“Notre société française est l’héritière du modèle macaque” (CFDT)
Par Claire Nillus— Publié le 26/11/2021 à 11h16 sur le site de syndicalisme hebdo
Pascal Picq est l’auteur de Les Chimpanzés et le travail. Pour lui, le télétravail est une révolution anthropologique.
Dans votre livre, vous expliquez que la séparation entre vie professionnelle et vie personnelle est récente…
En effet, il faut attendre les années 1970 pour que le travail hors du domicile devienne la norme dans les pays développés. Autrefois, en ville, les professions libérales s’exerçaient à demeure. À la campagne, il n’y avait pas non plus de distinction entre les lieux de résidence et les lieux d’activité. Avec la révolution industrielle et la concentration des moyens de production, les travailleurs, issus de l’exode rural, se retrouvent dans les cités ouvrières et minières. Ce n’est qu’à partir des Trente Glorieuses qu’arrive la séparation lieu de vie-lieu de travail, sur fond de tertiarisation de l’économie, avec l’invention des banlieues et les conséquences désastreuses de cette géographie de l’habitat et du travail : plus de transports, de pollution, de fatigue… la litanie métro-boulot-dodo.
Les cités-dortoirs remplacent les cités laborieuses. Les générations actuelles n’ont connu, en majorité, que cette séparation. Mais toute adaptation rencontre ses limites. On est allés trop loin ; c’est la mésadaptation.
Vous dites qu’en France, trop d’archaïsmes entravent notre adaptation au monde du travail hybride… lesquels ?

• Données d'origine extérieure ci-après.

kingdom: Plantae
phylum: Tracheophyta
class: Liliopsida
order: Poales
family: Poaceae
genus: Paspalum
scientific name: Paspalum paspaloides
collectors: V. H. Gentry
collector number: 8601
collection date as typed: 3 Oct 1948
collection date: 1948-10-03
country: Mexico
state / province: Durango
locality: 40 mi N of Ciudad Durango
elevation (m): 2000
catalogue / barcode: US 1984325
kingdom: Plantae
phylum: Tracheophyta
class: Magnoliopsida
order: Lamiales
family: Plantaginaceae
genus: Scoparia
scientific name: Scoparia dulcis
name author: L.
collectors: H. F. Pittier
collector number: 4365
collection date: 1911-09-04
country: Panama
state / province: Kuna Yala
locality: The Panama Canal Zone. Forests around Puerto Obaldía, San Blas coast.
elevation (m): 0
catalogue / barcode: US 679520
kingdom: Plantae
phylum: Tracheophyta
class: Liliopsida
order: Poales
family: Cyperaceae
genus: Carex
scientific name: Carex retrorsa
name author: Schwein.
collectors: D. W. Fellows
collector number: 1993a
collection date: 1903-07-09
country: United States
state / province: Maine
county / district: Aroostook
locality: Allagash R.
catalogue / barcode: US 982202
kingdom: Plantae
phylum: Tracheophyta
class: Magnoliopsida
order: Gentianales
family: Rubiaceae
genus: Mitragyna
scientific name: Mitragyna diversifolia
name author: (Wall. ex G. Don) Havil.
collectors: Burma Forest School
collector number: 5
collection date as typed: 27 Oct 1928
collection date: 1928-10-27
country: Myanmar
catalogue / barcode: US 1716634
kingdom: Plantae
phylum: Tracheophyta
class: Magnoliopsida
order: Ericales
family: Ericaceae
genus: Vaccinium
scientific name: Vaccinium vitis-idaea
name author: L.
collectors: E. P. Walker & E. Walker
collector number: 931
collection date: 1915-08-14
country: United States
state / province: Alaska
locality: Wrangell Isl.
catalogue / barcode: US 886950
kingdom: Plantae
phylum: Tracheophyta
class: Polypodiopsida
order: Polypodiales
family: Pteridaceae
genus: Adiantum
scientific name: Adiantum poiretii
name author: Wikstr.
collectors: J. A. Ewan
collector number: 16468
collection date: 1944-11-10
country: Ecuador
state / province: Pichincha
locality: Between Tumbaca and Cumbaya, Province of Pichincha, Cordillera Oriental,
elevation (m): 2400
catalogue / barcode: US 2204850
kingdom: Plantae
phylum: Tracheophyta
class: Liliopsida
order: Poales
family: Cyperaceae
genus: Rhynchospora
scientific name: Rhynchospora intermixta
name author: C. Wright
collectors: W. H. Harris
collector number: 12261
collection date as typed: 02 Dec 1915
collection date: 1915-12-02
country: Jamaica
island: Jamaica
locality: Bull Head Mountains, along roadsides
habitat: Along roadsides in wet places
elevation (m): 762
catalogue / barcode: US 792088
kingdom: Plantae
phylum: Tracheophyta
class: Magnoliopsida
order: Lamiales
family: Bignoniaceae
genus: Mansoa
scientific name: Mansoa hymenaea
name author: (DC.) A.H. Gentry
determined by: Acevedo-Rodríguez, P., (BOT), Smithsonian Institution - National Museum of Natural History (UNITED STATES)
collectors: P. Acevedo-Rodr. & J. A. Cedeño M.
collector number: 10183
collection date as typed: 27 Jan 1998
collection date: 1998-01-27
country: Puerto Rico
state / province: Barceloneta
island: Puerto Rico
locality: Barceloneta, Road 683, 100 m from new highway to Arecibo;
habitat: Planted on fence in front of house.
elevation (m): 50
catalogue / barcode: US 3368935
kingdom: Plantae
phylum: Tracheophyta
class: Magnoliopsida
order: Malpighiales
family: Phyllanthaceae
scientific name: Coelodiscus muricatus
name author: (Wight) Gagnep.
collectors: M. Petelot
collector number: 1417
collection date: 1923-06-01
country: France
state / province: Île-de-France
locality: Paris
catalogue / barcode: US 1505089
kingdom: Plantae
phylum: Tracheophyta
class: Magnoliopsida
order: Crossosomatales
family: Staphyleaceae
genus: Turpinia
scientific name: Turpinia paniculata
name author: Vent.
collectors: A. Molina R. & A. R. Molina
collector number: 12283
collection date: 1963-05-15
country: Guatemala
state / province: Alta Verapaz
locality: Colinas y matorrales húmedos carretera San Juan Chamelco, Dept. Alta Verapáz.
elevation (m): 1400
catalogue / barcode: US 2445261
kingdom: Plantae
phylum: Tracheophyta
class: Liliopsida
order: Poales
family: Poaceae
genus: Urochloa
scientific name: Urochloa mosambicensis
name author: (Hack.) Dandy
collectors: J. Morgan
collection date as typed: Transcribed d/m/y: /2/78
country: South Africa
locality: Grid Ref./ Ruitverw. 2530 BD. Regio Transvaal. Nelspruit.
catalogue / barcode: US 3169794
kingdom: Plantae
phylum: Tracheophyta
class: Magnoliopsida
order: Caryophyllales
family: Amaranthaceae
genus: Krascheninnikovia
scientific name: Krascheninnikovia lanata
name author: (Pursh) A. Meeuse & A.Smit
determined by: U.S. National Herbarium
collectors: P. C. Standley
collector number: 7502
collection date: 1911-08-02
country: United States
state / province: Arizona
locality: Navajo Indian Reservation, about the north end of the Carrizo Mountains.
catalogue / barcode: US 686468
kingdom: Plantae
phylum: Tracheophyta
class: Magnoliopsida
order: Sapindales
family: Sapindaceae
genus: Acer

Je me fonde sur l’étude de chercheurs qui ont analysé près de 70 sociétés de singes, de grands singes et d’humains. Il en ressort deux grands types de comportements : macaque ou chimpanzé. Notre société française est l’héritière du modèle macaque, fondé sur une hiérarchie descendante, où les erreurs et les idées des autres ne sont pas tolérées. Nous privilégions encore le statut aux compétences. En revanche, dans le système chimpanzé, la hiérarchie existe aussi, mais différemment : les « dominants » acceptent de se placer sous l’autorité d’un autre s’il se montre plus habile lors d’une chasse. De même, les entreprises qui réfléchissent à leur organisation avec des systèmes de délégation et de partage s’adaptent mieux que d’autres, cela s’est vu pendant la crise sanitaire.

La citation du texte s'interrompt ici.